关键词: 对抗训练, 对抗鲁棒性, 条件数, 尺度不变性, 图像分类

Abstract: Deep neural networks are vulnerable to adversarial examples, which has been threatening their application in safety-critical scenarios. Based on the explanation that adversarial examples arise from the highly linear behavior of neural networks, a model robustness enhancement algorithm based on scale-invariant condition number constraint is proposed. Firstly, all weight matrices are used to calculate their norms during the adversarial training process, and the scale-invariant constraint term is obtained through the logarithmic function. Secondly, the scale-invariant condition number constraint item is incorporated into the outer framework of adversarial training optimization, and the condition number value of all weight matrices are iteratively reduced through backpropagation, thereby performing linear transformation of the neural network in a well-conditioned high-dimensional weight space, to improve robustness against adversarial perturbations. This algorithm is suitable for visual models of both convolution and Transformer architectures. It can not only significantly improve the robust accuracy against white-box attacks such as PGD and AutoAttack, but also effectively enhance the adversarial robustness of defending against black-box attack algorithms including square attack. Incorporating the proposed constraint during adversarial training on Transformer-based image classification model, the condition number value of weight matrices drops by 20.7% on average, the robust accuracy can be increased by 1.16?percentage points when defending against PGD attacks. Compared with similar methods such as Lipschitz constraints, the proposed method can also improve the accuracy of clean examples and alleviate the problem of low generalization caused by adversarial training.

Key words: adversarial training, adversarial robustness, condition number, scale-invariance, image classification

徐杨宇, 高宝元, 郭杰龙, 邵东恒, 魏宪. 尺度不变的条件数约束的模型鲁棒性增强算法[J]. 计算机工程与应用, 2024, 60(8): 140-147.

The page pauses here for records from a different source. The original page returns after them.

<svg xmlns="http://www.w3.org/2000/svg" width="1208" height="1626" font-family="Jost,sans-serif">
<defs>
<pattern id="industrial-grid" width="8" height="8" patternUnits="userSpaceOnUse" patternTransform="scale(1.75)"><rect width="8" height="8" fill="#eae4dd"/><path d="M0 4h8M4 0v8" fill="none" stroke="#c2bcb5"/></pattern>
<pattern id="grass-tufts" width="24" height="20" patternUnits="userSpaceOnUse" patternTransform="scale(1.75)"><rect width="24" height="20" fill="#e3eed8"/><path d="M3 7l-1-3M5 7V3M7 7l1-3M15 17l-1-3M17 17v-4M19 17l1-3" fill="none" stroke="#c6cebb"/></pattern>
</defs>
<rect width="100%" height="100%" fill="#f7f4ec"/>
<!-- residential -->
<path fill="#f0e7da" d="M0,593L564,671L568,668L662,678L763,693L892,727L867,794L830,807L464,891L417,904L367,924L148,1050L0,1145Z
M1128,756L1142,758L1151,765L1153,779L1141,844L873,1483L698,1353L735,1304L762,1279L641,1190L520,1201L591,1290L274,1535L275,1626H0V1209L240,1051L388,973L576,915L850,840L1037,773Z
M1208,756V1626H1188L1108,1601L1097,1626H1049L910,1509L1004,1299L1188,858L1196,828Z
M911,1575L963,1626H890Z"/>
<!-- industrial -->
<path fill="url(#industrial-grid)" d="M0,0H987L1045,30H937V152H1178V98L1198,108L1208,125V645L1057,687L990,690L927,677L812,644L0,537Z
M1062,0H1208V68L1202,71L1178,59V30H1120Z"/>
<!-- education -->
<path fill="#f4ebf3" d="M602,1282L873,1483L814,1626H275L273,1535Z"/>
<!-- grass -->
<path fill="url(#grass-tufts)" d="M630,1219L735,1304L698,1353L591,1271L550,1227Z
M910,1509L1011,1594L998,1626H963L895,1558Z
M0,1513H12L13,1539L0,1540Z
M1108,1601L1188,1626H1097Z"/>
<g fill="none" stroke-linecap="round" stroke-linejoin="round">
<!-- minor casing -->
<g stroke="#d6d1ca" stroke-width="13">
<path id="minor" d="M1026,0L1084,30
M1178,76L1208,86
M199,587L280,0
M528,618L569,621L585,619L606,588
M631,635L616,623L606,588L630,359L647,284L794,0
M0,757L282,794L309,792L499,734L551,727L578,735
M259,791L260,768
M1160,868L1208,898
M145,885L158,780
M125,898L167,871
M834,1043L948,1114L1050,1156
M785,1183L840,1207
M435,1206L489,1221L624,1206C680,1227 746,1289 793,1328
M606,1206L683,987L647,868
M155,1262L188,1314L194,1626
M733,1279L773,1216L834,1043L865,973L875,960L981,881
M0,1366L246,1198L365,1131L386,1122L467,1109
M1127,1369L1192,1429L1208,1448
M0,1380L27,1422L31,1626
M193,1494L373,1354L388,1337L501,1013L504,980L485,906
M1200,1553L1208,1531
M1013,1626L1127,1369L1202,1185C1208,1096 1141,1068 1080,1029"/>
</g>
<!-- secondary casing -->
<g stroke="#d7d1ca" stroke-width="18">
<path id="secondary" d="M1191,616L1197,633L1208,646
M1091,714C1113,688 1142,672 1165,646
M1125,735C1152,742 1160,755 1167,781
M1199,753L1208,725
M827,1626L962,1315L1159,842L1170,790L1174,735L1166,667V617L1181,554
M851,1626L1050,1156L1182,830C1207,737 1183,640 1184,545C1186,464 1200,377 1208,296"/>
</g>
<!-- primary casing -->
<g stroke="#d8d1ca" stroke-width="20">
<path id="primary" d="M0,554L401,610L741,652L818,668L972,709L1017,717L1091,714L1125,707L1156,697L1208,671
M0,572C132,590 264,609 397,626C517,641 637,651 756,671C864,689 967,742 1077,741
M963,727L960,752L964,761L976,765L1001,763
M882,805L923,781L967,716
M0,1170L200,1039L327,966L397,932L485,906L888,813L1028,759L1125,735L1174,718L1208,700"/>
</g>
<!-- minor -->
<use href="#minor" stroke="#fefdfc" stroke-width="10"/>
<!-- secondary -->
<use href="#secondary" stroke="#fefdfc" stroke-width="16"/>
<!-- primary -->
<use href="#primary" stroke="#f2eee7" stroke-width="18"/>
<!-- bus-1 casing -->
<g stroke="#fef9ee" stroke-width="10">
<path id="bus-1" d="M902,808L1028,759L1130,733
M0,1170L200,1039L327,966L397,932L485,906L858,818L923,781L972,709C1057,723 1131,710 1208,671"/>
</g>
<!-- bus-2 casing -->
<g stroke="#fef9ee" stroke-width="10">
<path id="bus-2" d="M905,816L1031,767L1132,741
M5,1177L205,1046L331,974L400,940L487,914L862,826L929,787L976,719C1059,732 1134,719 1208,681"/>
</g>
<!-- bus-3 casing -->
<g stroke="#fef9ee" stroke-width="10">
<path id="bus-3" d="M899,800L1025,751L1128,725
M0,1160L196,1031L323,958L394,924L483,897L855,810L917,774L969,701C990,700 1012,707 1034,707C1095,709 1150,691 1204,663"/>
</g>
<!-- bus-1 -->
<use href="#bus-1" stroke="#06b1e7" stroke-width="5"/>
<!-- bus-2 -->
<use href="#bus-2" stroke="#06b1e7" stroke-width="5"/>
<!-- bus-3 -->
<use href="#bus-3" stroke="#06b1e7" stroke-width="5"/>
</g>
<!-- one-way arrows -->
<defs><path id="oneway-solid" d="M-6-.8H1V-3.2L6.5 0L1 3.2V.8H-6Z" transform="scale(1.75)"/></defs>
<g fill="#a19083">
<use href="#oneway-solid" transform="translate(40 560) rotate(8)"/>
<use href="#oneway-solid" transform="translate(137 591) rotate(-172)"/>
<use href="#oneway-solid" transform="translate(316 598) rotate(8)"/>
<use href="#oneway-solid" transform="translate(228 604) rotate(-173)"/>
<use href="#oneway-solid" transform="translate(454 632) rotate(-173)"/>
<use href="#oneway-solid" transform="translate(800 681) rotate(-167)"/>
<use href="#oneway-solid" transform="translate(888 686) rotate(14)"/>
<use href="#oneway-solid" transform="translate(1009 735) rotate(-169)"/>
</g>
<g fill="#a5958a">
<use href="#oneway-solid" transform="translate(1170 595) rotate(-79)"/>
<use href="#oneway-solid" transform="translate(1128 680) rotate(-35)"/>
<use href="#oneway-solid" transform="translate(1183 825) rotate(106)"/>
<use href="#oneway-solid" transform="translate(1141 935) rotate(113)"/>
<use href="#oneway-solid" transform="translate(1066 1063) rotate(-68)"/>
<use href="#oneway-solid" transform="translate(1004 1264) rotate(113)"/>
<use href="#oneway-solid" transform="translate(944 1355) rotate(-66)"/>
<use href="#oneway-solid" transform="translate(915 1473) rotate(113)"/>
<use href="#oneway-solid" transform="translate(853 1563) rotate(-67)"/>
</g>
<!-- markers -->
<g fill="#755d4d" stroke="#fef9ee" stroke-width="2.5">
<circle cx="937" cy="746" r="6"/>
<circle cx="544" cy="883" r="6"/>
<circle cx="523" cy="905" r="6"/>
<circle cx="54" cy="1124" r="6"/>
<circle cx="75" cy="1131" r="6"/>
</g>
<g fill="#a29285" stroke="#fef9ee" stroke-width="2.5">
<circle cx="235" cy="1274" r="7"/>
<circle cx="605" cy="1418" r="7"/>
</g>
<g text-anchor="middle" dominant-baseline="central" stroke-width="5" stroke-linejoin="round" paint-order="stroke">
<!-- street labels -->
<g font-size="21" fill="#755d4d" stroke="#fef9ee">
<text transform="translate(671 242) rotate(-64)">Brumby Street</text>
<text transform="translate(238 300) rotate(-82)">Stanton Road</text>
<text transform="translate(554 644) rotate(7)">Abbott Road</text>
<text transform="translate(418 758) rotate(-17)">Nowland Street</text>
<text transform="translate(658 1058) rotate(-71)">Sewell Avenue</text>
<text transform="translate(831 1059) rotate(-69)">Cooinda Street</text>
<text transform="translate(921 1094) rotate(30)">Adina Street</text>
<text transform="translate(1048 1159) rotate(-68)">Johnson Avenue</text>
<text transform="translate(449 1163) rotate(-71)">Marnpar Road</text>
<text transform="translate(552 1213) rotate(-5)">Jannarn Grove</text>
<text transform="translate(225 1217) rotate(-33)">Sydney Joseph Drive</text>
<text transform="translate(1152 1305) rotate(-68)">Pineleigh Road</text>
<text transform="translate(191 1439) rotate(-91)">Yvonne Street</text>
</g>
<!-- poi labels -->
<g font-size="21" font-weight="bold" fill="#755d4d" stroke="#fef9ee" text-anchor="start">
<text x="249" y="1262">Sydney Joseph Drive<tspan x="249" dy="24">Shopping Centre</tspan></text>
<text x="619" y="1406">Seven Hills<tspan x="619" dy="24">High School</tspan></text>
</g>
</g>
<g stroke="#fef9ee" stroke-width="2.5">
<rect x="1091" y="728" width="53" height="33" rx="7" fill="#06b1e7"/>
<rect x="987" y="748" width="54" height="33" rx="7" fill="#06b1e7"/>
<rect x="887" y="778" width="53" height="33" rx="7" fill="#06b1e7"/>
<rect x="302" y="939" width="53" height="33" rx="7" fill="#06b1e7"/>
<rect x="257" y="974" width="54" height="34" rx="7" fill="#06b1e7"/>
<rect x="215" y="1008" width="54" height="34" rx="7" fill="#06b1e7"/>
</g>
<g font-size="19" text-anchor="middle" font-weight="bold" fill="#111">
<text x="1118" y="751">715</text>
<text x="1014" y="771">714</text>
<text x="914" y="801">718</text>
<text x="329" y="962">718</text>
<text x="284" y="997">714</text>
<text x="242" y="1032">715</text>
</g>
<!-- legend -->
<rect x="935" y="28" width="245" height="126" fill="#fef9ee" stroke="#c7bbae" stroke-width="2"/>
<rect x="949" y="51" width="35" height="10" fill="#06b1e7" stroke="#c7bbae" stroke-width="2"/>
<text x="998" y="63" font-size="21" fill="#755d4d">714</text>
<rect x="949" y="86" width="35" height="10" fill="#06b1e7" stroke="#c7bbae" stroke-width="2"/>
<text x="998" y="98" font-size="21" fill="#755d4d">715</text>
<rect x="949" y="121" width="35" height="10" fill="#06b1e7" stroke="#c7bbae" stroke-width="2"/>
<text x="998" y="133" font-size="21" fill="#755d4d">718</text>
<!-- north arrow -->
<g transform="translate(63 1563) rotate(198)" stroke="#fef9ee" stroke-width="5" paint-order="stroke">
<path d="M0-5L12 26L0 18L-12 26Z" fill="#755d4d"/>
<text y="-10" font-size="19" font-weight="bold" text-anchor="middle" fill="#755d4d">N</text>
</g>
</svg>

XU Yangyu, GAO Baoyuan, GUO Jielong, SHAO Dongheng, WEI Xian. Model Robustness Enhancement Algorithm with Scale Invariant Condition Number Constraint[J]. Computer Engineering and Applications, 2024, 60(8): 140-147.

参考文献

[1] KRIZHEVSKY A, SUTSKEVER I, HINTON G E. Imagenet classification with deep convolutional neural networks[C]// Advances in Neural Information Processing Systems, 2012.
[2] REDMON J, DIVVALA S, GIRSHICK R, et al. You only look once: unified, real-time object detection[C]//Proceedings of the IEEE Conference on Computer Vision and Pattern Recognition, 2016.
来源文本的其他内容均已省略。